- Douglasdale Douglasdale
- Coordinates: 26°2′23″S 27°59′41″E﻿ / ﻿26.03972°S 27.99472°E
- Country: South Africa
- Province: Gauteng
- Municipality: City of Johannesburg
- Main Place: Sandton

Area
- • Total: 3.00 km^{2} (1.16 sq mi)

Population (2011)
- • Total: 10,708
- • Density: 3,600/km^{2} (9,200/sq mi)

Racial makeup (2011)
- • Black African: 22.0%
- • Coloured: 2.6%
- • Indian/Asian: 7.8%
- • White: 66.3%
- • Other: 1.2%

First languages (2011)
- • English: 74.2%
- • Afrikaans: 9.6%
- • Zulu: 3.7%
- • Xhosa: 1.9%
- • Other: 10.6%
- Time zone: UTC+2 (SAST)
- Postal code (street): 2191
- PO box: 2165

= Douglasdale, Gauteng =

Douglasdale is a residential suburb in Sandton, Gauteng, South Africa. It is located between the suburbs of Fourways and Bryanston. Often confused as a suburb of the Fourways District. The eight lane N1 freeway (Western Bypass) forms its south eastern boundary. It is in Region C of the City of Johannesburg Metropolitan Municipality.

== History ==

Douglasdale is built upon Douglasdale Farm, a large farm that was started in 1905 by Thomas Douglas and his wife Janet Alexander who both immigrated to South Africa from Scotland in 1890.

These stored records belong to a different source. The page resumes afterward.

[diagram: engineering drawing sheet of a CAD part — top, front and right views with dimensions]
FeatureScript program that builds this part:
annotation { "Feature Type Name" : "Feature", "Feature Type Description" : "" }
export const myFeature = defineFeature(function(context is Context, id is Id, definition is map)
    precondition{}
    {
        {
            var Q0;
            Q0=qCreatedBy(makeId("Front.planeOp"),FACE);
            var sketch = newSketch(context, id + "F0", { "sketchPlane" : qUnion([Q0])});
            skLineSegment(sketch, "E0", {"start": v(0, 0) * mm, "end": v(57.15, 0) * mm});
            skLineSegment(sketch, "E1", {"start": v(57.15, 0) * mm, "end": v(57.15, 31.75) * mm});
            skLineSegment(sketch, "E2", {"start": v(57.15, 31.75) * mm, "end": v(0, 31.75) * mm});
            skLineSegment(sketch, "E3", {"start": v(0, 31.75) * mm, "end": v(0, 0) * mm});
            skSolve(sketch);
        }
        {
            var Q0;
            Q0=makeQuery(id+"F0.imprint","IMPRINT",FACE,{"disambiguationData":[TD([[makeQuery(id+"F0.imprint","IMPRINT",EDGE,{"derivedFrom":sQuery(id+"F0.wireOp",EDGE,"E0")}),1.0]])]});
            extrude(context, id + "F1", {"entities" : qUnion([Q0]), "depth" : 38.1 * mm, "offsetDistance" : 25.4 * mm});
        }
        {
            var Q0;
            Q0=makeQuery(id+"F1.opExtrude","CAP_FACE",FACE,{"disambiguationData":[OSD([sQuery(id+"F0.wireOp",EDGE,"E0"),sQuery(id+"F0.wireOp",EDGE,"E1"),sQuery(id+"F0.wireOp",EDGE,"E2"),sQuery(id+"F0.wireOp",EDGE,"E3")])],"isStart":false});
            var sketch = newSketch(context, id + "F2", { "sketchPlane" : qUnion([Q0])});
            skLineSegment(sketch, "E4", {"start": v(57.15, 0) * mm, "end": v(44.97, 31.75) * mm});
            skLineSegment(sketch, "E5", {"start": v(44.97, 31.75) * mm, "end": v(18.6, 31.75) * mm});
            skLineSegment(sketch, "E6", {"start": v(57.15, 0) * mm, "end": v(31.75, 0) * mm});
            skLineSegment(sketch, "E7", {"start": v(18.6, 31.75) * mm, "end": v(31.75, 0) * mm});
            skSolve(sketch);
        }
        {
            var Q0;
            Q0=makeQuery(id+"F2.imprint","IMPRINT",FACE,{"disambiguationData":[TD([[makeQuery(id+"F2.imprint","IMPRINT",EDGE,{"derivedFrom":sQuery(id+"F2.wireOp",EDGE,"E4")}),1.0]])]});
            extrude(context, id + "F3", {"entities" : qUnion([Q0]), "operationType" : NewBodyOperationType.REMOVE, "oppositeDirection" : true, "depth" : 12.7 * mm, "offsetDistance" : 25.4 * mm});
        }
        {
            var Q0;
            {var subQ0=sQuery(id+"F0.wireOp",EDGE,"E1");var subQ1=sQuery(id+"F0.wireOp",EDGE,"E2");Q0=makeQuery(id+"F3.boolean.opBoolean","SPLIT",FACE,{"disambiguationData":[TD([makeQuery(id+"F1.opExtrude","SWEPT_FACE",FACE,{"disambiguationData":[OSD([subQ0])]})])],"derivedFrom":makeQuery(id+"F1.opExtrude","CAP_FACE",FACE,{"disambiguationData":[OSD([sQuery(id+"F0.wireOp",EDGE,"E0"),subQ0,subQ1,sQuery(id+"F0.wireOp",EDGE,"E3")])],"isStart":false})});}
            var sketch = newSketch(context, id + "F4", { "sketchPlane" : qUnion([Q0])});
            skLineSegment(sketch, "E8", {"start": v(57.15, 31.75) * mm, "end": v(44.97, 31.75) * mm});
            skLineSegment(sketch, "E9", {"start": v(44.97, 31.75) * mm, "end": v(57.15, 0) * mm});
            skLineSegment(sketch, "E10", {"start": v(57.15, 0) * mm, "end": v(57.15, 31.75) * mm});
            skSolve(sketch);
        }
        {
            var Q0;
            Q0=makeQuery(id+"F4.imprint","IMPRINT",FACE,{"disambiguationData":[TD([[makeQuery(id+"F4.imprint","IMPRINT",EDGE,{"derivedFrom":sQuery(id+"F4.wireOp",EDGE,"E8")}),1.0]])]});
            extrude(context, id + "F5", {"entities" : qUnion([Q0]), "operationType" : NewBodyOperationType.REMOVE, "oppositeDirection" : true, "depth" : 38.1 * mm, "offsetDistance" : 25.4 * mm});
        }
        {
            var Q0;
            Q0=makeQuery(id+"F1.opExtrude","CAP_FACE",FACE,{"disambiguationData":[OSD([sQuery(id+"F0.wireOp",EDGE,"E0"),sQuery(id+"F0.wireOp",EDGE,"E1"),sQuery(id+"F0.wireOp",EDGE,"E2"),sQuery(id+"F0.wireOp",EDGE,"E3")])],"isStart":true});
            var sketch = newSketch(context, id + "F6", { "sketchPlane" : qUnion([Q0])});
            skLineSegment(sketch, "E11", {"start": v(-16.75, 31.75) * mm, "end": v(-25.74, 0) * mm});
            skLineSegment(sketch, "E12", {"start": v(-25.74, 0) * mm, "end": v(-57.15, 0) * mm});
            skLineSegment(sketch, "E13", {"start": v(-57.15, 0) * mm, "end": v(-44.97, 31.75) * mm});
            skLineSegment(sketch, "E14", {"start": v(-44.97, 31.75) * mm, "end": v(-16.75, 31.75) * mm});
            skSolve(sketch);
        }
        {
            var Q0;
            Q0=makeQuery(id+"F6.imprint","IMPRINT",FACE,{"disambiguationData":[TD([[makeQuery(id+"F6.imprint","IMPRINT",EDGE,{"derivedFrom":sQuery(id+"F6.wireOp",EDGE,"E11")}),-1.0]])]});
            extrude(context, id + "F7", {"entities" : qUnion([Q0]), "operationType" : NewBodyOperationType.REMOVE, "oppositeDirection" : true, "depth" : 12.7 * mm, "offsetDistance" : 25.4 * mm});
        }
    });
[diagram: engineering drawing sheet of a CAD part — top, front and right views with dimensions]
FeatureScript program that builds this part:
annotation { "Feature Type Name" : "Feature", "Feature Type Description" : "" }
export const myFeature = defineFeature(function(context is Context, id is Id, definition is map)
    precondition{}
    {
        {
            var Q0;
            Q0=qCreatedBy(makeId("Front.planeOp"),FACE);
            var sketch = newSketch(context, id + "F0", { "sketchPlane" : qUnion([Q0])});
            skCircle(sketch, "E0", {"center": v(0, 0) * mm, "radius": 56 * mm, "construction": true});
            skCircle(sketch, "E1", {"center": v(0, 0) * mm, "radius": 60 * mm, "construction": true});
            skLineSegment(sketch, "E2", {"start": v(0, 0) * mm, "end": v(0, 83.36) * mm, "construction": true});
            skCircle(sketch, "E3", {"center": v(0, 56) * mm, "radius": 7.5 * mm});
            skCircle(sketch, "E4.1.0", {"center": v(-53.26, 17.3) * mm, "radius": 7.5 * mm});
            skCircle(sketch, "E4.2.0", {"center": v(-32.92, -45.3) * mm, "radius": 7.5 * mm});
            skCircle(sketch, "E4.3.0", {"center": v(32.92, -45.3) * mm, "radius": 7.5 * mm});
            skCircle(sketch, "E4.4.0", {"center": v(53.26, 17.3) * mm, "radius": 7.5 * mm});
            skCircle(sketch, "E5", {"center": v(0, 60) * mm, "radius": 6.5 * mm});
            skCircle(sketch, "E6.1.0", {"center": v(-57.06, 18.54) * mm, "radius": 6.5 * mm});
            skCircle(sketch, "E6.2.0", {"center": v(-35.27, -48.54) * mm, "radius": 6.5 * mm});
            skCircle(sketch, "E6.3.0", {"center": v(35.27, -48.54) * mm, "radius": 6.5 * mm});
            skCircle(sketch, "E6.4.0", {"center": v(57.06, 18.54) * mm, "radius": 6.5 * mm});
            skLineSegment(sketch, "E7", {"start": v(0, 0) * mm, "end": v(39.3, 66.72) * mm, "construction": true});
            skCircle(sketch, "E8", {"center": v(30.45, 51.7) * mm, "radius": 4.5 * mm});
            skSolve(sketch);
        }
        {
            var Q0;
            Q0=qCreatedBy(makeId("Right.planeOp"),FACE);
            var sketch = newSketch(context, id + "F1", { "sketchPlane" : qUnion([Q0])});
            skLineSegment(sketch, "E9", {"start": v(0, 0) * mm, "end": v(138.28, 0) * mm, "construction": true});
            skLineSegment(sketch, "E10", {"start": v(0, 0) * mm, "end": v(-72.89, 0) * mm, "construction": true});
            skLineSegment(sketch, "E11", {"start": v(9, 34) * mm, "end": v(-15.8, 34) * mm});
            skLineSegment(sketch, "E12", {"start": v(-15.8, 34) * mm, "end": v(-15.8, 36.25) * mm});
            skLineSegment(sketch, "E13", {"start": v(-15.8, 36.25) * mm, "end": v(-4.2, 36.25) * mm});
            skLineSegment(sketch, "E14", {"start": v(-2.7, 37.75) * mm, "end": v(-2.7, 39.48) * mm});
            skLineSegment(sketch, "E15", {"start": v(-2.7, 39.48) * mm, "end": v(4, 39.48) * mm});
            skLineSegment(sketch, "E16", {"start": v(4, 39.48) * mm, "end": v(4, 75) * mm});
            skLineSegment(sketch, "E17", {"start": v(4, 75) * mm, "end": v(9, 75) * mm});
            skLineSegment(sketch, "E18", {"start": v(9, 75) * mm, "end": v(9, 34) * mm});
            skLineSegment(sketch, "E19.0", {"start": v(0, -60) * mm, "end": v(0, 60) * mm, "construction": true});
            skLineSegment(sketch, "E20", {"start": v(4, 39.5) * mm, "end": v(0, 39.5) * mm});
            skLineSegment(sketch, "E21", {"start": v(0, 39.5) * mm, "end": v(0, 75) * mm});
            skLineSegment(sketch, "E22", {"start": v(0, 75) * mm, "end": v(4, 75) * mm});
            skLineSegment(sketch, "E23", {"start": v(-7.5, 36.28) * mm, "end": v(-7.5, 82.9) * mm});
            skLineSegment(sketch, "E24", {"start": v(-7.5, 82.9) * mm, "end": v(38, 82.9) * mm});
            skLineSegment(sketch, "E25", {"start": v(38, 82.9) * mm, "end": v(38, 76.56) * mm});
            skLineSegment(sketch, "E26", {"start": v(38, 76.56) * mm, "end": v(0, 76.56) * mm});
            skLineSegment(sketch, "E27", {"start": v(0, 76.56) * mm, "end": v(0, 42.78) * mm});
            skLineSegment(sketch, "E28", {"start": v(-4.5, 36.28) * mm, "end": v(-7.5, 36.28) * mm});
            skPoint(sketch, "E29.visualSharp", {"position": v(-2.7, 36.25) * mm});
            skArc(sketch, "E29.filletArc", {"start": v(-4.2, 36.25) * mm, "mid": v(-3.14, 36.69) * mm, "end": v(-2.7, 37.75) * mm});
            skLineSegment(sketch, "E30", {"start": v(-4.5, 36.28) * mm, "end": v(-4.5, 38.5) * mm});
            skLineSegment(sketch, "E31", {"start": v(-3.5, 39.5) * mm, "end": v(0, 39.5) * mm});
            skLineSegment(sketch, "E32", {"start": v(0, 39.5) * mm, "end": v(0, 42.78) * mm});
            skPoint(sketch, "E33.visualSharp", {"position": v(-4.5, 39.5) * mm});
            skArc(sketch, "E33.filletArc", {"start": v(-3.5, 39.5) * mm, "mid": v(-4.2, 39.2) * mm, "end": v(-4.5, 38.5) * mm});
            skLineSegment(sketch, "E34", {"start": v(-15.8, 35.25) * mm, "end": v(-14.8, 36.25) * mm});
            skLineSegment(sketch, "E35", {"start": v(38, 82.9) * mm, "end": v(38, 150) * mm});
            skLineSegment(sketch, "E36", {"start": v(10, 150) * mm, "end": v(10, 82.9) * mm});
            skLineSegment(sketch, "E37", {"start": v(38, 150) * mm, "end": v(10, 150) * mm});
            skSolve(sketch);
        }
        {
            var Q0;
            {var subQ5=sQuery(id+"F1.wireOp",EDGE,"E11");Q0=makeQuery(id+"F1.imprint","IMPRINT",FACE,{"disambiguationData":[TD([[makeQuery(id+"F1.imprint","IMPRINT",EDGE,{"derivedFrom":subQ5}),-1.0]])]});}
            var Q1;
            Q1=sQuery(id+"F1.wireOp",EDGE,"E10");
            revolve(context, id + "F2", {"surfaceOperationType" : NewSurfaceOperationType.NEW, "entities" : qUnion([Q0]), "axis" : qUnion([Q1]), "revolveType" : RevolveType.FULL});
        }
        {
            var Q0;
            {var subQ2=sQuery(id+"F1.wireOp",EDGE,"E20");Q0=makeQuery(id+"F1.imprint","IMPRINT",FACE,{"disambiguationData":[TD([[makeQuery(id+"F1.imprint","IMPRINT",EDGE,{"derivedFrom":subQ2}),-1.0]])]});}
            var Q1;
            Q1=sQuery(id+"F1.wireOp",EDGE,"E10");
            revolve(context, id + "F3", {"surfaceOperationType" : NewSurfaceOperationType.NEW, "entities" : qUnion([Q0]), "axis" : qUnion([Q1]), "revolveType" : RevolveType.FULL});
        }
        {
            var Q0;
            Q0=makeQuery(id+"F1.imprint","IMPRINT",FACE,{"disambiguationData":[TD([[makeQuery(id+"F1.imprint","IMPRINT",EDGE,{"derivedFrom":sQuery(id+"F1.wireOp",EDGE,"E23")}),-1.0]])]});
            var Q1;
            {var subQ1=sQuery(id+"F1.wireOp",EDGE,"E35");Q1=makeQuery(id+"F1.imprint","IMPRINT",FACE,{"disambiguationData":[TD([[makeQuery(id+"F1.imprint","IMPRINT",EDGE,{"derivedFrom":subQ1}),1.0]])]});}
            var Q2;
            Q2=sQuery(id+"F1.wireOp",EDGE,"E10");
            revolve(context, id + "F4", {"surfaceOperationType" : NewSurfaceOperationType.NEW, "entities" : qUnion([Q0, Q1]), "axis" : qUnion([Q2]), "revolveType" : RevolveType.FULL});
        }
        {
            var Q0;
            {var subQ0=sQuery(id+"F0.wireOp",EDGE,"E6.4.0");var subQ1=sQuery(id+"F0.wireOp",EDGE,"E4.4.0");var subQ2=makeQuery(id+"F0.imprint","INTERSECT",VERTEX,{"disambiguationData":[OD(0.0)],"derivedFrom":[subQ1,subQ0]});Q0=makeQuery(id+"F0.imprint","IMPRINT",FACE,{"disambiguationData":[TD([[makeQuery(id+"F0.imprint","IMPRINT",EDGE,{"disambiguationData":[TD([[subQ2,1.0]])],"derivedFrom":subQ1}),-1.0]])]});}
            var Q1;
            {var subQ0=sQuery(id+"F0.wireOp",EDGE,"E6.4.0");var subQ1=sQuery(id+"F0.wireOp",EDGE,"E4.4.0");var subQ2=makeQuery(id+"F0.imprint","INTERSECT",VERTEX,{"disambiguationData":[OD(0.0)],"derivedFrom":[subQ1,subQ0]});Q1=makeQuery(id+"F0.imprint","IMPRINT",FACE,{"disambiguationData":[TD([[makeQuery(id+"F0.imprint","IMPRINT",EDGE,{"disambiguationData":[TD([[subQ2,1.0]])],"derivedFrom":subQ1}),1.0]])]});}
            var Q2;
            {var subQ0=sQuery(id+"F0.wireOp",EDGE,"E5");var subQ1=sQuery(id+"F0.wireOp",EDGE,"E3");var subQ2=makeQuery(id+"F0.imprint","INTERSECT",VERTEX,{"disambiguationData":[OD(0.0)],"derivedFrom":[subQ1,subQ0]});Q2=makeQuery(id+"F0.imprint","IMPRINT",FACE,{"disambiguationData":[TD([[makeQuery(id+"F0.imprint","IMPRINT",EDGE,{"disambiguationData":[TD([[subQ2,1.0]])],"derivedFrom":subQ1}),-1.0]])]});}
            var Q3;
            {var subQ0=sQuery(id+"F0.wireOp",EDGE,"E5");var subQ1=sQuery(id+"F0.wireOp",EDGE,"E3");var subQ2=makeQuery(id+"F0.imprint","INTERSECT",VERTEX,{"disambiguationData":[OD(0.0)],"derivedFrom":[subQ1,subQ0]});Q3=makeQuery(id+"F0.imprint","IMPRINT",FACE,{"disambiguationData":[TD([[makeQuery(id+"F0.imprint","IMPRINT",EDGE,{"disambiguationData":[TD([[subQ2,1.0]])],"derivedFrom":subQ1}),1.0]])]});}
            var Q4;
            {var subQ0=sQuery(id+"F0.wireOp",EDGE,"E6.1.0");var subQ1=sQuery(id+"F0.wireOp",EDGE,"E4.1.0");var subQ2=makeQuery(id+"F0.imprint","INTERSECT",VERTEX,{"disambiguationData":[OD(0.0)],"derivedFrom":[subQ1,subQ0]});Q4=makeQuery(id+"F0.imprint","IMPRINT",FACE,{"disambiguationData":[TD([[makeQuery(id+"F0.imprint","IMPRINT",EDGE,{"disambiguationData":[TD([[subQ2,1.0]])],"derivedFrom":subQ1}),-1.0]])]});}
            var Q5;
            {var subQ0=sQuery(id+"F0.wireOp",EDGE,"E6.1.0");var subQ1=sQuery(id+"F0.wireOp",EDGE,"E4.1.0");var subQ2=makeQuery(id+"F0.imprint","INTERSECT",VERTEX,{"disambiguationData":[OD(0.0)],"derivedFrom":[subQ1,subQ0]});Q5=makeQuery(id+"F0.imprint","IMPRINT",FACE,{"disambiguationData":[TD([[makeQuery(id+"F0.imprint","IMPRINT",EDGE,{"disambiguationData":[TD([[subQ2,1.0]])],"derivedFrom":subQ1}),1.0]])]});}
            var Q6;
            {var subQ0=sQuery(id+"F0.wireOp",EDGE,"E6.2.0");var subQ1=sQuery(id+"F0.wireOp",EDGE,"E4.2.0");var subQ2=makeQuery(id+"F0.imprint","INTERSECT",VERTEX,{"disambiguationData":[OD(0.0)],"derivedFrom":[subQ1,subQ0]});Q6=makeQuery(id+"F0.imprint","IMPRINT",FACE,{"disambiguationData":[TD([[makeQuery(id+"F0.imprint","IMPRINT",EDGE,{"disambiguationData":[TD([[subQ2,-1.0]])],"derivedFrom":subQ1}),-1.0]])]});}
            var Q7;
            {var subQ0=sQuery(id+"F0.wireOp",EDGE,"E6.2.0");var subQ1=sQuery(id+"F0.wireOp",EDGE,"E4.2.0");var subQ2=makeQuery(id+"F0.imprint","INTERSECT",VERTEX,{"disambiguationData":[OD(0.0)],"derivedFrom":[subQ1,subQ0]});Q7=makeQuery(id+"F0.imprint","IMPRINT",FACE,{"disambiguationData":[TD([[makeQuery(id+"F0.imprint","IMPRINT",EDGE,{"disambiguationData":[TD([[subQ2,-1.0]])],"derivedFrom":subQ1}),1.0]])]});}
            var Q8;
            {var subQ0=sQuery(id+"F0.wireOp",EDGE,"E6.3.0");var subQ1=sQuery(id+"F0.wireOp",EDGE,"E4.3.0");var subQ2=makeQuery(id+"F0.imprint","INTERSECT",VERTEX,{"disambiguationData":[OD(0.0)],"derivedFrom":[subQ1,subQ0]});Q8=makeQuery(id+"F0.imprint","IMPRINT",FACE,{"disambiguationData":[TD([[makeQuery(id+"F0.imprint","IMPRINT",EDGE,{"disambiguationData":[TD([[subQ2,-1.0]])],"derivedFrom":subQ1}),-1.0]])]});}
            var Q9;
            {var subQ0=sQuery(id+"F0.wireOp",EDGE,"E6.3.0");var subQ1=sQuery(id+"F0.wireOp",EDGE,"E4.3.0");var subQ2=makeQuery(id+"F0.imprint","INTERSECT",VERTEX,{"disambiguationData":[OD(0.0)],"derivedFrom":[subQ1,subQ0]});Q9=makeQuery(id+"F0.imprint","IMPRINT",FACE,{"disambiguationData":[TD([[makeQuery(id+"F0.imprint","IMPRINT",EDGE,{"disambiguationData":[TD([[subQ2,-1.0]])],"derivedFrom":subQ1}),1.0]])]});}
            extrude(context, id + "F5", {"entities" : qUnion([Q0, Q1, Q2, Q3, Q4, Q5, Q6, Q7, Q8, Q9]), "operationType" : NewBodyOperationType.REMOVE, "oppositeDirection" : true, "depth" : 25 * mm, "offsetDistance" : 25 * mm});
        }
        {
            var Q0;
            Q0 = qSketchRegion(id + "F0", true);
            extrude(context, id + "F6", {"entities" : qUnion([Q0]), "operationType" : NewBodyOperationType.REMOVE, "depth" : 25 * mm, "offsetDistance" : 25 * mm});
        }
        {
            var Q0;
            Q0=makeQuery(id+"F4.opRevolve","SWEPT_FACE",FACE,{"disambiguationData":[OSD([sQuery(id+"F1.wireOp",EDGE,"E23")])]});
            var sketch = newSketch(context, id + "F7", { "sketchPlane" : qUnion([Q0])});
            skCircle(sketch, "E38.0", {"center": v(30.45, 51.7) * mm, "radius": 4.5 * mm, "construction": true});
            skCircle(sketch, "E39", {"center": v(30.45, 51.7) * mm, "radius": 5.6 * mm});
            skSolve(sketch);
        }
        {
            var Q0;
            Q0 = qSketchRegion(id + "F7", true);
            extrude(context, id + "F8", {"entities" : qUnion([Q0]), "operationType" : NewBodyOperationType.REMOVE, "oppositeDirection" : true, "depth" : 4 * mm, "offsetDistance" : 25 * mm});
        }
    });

They bought the farm on the Klein Jukskei River in Johannesburg and named it the Douglasdale farm. The farmhouse is one of the oldest homes in Sandton and was built in 1905. In 1930 the family started producing milk as a hobby and in 1940 they began to retail their milk producing over 240 bottles of milk a day, by hand. In the 1950s, Douglasdale milk was delivered by horse and cart and later by delivery men on bicycles.

Today the dairy produces 1.5% of the total countries daily milk production.

== Education ==

Douglasdale is home to many different Pre-primary, Primary and secondary schools

Pre-Primary
- Curro Douglasdale
- Douglasdale Nursery School
- Little Earth Kids
- Little Royal Academy
- Bryndale Pre-Primary
Primary
- Bryndale Primary

Secondary
- Fourways High School
- Kings College and Preparatory School

== Security and Safety ==
The Douglasdale SAPS South African Police Service services the majority of the Fourways District and Bryanston, Gauteng area.